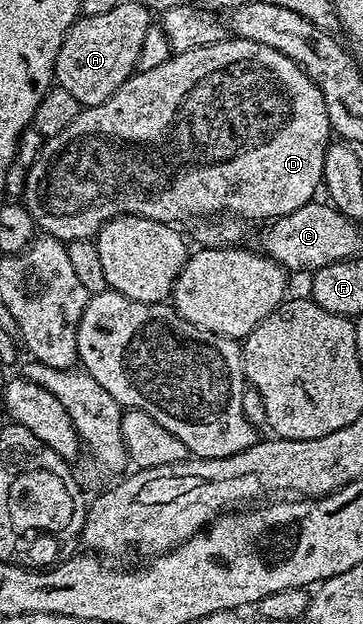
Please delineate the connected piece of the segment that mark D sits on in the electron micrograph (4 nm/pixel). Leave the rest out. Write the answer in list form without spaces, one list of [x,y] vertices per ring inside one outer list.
[[[229,36],[223,42],[196,46],[191,48],[191,52],[173,54],[163,64],[159,64],[159,68],[137,70],[113,95],[103,100],[103,104],[84,107],[81,114],[75,116],[75,120],[71,120],[67,128],[63,128],[63,132],[45,139],[35,164],[27,167],[23,205],[33,218],[38,231],[66,244],[84,238],[96,239],[103,227],[121,214],[134,214],[147,220],[170,224],[182,224],[181,222],[187,221],[188,218],[204,220],[210,216],[272,220],[287,216],[318,197],[319,187],[325,176],[325,154],[330,145],[331,127],[323,92],[319,92],[319,88],[307,76],[304,68],[295,64],[295,60],[291,60],[283,52],[267,48],[267,44],[255,44],[255,40]]]

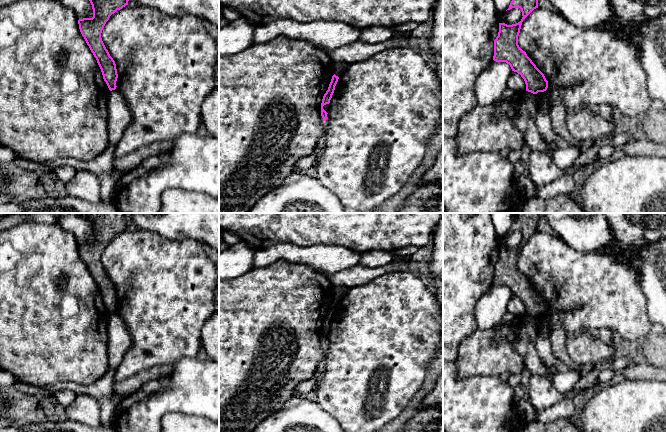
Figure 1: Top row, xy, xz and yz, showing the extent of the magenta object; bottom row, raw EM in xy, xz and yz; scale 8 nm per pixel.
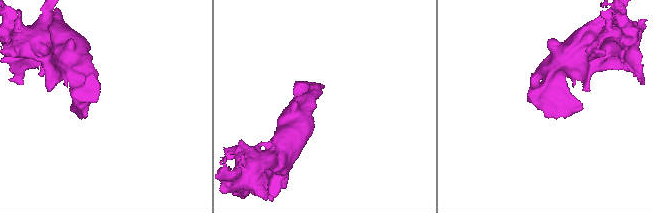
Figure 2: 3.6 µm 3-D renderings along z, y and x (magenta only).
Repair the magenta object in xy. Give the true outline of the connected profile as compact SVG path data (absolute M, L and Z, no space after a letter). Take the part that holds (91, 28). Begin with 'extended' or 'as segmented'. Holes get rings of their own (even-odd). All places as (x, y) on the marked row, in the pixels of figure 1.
as segmented; M89 0L92 9L92 18L78 20L79 29L87 45L97 60L103 79L110 91L116 89L118 78L116 64L106 49L101 33L110 16L117 10L128 5L129 0Z

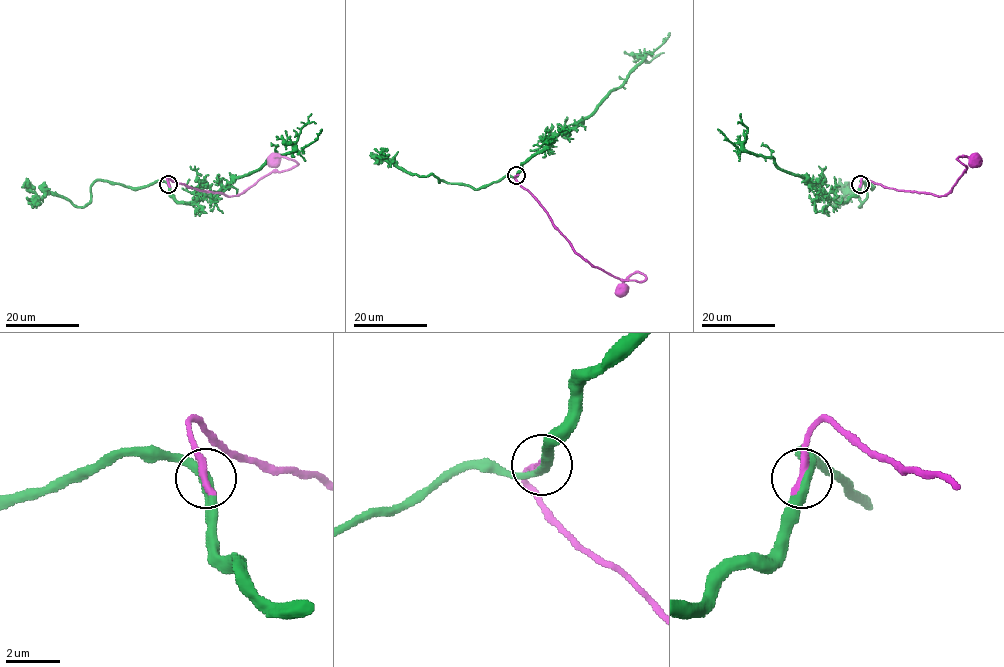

◆ Goal of the exercise:
Skip all pictures. Write out only the lines from the one containing "Repair the magenta" to the end of the listing above, inclusive, exactly as given.

◆ Answer to the exercise:
Repair the magenta object in xy. Give the true outline of the connected profile as compact SVG path data (absolute M, L and Z, no space after a letter). Take the part that holds (91, 28). Begin with 'extended' or 'as segmented'. Holes get rings of their own (even-odd). All places as (x, y) on the marked row, in the pixels of figure 1.
as segmented; M89 0L92 9L92 18L78 20L79 29L87 45L97 60L103 79L110 91L116 89L118 78L116 64L106 49L101 33L110 16L117 10L128 5L129 0Z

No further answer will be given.